### Selected extract
/---

Microservices.. yes, nowadays they are everywhere! In my previous post I’ve shared my thoughts that sometimes just a monolith can do the required task without being cut into microservices. But it is wonderful if microservices are the most suitable solution! This is definitely lovely!
First, we’ve got a lot of benefit it provides to us, second, we’ve got a great technology support to implement them – there are a lot of frameworks and platforms helping us develop some really good microservices.
The most of the conference talks I have recently seen are basically “Hello world” talks. The main message is “Hey, look how easy it is to create a microservice!”, “Just few annotations, and you are up and running!”. How great this is!
But when it comes to real life, most usually between start of the project till the first really useful microservice there is at least one sprint. More often three sprints. You’ll say – “That is ok! We are serious people doing serious enterprise!”. I still ask myself – “What can be so huge in one microservice, that it may require several weeks to be created?”. “Why then this service is called MICRO?”
I’m not sure if there is an official definition of a microservice, but a well-established idea is that it is a piece of software which is designed to perform only one single function, but in the best possible way. It should communicate with the rest of the world with the most lightweight protocol possible, like REST. So, if we have a login functionality, a microservice should be able to login a user in the most fast, easy, reliable, secure way. Only login and nothing else. For logout there should be another service. The size and complexity of such a service are not in scope of micro, they can be of any scale. Technically, there should be only one function exposed, but what happens under the curtains are just implementation detalils.

\---

### Written exercise
Copy the passage from the text on microservices, starting at "Microservices.. yes, nowadays" and ending at "is definitely lovely!".

### Listed records
/---

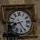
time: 8:25
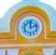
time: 12:12
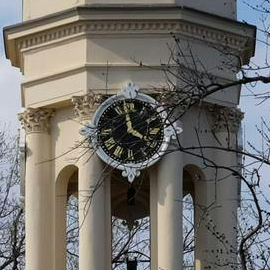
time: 3:58
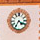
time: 4:35
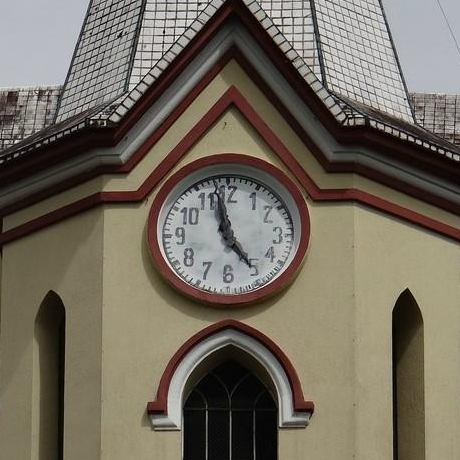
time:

\---

### Exercise result
Microservices.. yes, nowadays they are everywhere! In my previous post I’ve shared my thoughts that sometimes just a monolith can do the required task without being cut into microservices. But it is wonderful if microservices are the most suitable solution! This is definitely lovely!